Coarse-Grained Models of Biological Membranes within the Single Chain Mean Field Theory
Sergey Pogodin, Vladimir A. Baulin

TL;DR
This paper employs Single Chain Mean Field theory to simulate phospholipid membranes at various coarse-grained levels, demonstrating that even minimal models can accurately reproduce key membrane properties efficiently.
Contribution
It introduces a multi-level coarse-grained modeling approach within the SC-MF framework, showing minimal models can effectively capture membrane equilibrium properties.
Findings
All models reproduce essential membrane properties.
The minimal 3-beads model is computationally fastest.

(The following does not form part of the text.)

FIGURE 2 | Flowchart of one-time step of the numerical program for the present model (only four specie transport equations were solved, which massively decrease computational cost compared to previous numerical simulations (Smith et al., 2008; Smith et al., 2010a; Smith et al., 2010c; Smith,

The method compares favorably with Monte Carlo simulations.
Abstract
The Single Chain Mean Field theory is used to simulate the equilibrium structure of phospholipid membranes at the molecular level. Three levels of coarse-graining of DMPC phospholipid surfactants are present: the detailed 44-beads double tails model, the 10-beads double tails model and the minimal 3-beads model. We show that all three models are able to reproduce the essential equilibrium properties of the phospholipid bilayer, while the simplest 3-beads model is the fastest model which can describe adequately the thickness of the layer, the area per lipid and the rigidity of the membrane. The accuracy of the method in description of equilibrium structures of membranes compete with Monte Carlo simulations while the speed of computation and the mean field nature of the approach allows for straightforward applications to systems with great complexity.